Il est préférable de réserver le terme éligible au vocabulaire des élections. C’est ce que nous faisons à La Presse.

Et l’autrice de donner ensuite de nombreux exemples de moyens d’éviter la forme critiquée.

Tout cela est très bien mais regardons le dernier paragraphe de la réponse qui se lit comme suit:

On remarquera cependant que l’adjectif éligible figure maintenant dans les dictionnaires français (Larousse et Robert) pour désigner une personne ou un produit « qui satisfont aux conditions requises pour l’obtention d’un droit : Fonctionnaire éligible à une prime. Médicament éligible au remboursement ». Le Robert indique que ce sens est venu de l’anglais.

Signalons que l’Usito fait une remarque semblable au sujet de l’usage européen :

REM. L’emploi du mot éligible en ce sens n’est généralement pas critiqué en France.

Bref, l’usage tant critiqué au Québec fait partie du bon usage en France et personne ne semble s’en offusquer.

Que s’est-il passé?

Je n’ai pas fait les recherches étymologiques nécessaires mais vraisemblablement, l’usage critiqué d’éligible a apparu dans le français québécois dans les années 50 ou fort probablement bien avant..Depuis lors il est dénoncé de toute part jusqu’à nos jours, ce qui par ailleurs atteste sa vivacité.

Ce même usage entre dans le français européen beaucoup plus tard, peut-être vers le début du 21e siècle. Il ne semble poser aucun problème. Un mot existant s’est enrichi d’un nouveau sens.

Bon usage québécois et bon usage européen, quel rapport de force?

Si rien n’empêche le bon usage québécois et le bon usage français d’exister dans des lieux distincts, la réalité est un peu plus complexe. Le prestige, la notoriété et l’autorité des ouvrages de référence français et surtout les échanges de tout ordre entre les deux pays, y compris une importante immigration française au Québec, font que l’influence du bon usage européen se fait inévitablement sentir au Québec.

Deux petits exemples. Dans le propre journal où travaille Madame Côté, on pouvait lire le 21 octobre 2021 un article au sous-titre suivant:

La vice-présidente américaine Kamala Harris a reçu samedi sa dose de rappel du vaccin anti-COVID-19 de Moderna, encourageant la population éligible à faire de même. 

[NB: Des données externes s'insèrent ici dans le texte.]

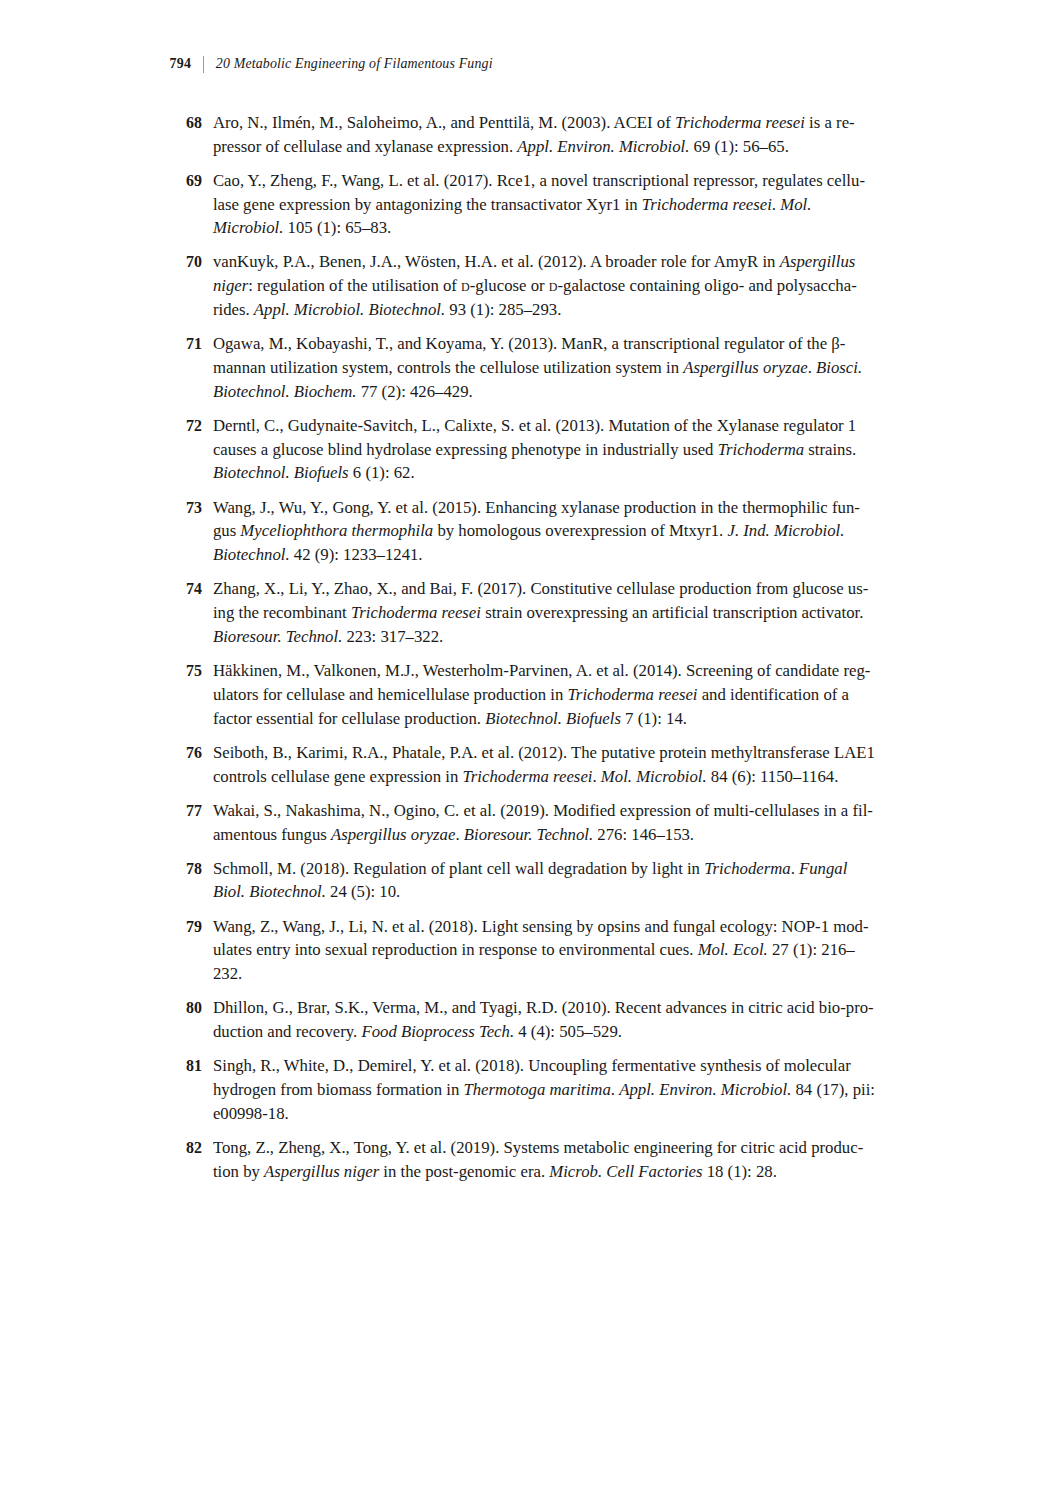794 20 Metabolic Engineering of Filamentous Fungi
Aro, N., Ilmén, M., Saloheimo, A., and Penttilä, M. (2003). ACEI of Trichoderma reesei is a repressor of cellulase and xylanase expression. Appl. Environ. Microbiol. 69 (1): 56–65.
Cao, Y., Zheng, F., Wang, L. et al. (2017). Rce1, a novel transcriptional repressor, regulates cellulase gene expression by antagonizing the transactivator Xyr1 in Trichoderma reesei. Mol. Microbiol. 105 (1): 65–83.
vanKuyk, P.A., Benen, J.A., Wösten, H.A. et al. (2012). A broader role for AmyR in Aspergillus niger: regulation of the utilisation of d-glucose or d-galactose containing oligo- and polysaccharides. Appl. Microbiol. Biotechnol. 93 (1): 285–293.
Ogawa, M., Kobayashi, T., and Koyama, Y. (2013). ManR, a transcriptional regulator of the β-mannan utilization system, controls the cellulose utilization system in Aspergillus oryzae. Biosci. Biotechnol. Biochem. 77 (2): 426–429.
Derntl, C., Gudynaite-Savitch, L., Calixte, S. et al. (2013). Mutation of the Xylanase regulator 1 causes a glucose blind hydrolase expressing phenotype in industrially used Trichoderma strains. Biotechnol. Biofuels 6 (1): 62.
Wang, J., Wu, Y., Gong, Y. et al. (2015). Enhancing xylanase production in the thermophilic fungus Myceliophthora thermophila by homologous overexpression of Mtxyr1. J. Ind. Microbiol. Biotechnol. 42 (9): 1233–1241.
Zhang, X., Li, Y., Zhao, X., and Bai, F. (2017). Constitutive cellulase production from glucose using the recombinant Trichoderma reesei strain overexpressing an artificial transcription activator. Bioresour. Technol. 223: 317–322.
Häkkinen, M., Valkonen, M.J., Westerholm-Parvinen, A. et al. (2014). Screening of candidate regulators for cellulase and hemicellulase production in Trichoderma reesei and identification of a factor essential for cellulase production. Biotechnol. Biofuels 7 (1): 14.
Seiboth, B., Karimi, R.A., Phatale, P.A. et al. (2012). The putative protein methyltransferase LAE1 controls cellulase gene expression in Trichoderma reesei. Mol. Microbiol. 84 (6): 1150–1164.
Wakai, S., Nakashima, N., Ogino, C. et al. (2019). Modified expression of multi-cellulases in a filamentous fungus Aspergillus oryzae. Bioresour. Technol. 276: 146–153.
Schmoll, M. (2018). Regulation of plant cell wall degradation by light in Trichoderma. Fungal Biol. Biotechnol. 24 (5): 10.
Wang, Z., Wang, J., Li, N. et al. (2018). Light sensing by opsins and fungal ecology: NOP-1 modulates entry into sexual reproduction in response to environmental cues. Mol. Ecol. 27 (1): 216–232.
Dhillon, G., Brar, S.K., Verma, M., and Tyagi, R.D. (2010). Recent advances in citric acid bio-production and recovery. Food Bioprocess Tech. 4 (4): 505–529.
Singh, R., White, D., Demirel, Y. et al. (2018). Uncoupling fermentative synthesis of molecular hydrogen from biomass formation in Thermotoga maritima. Appl. Environ. Microbiol. 84 (17), pii: e00998-18.
Tong, Z., Zheng, X., Tong, Y. et al. (2019). Systems metabolic engineering for citric acid production by Aspergillus niger in the post-genomic era. Microb. Cell Factories 18 (1): 28.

De même on lit sur le site web de l’Université de Montréal dans la page consacrée aux bourses d’exemption UdeM pour étudiants internationaux:

Tous les dossiers des candidat(e)s éligibles à la Bourse d’exemption UdeM seront évalués lors de la demande d’admission. 

L’anglicisme, enrichissement ou contamination?

Il est quand même remarquable de constater qu’après tant de condamnations on arrive exactement au point de départ. Toutes ces dénonciations n’ont servi à rien.

Que cet usage récent d’éligible vient de l’anglais, personne ne le nie. Mais alors, si les Anglais l’avaient emprunté le mot au 14e siècle, ce n’est peut-être qu’un juste retour des choses après cinq siècles.

 Alors que pour les grammairiens québécois il y a forcément contamination, pour les Français c’est le contraire: le mot éligible existant s’est enrichi d’un nouveau sens et on n’en parle plus.

Toute cette histoire est un autre exemple de ce cul de sac dans lequel aboutit si souvent la chasse aux anglicismes au Québec.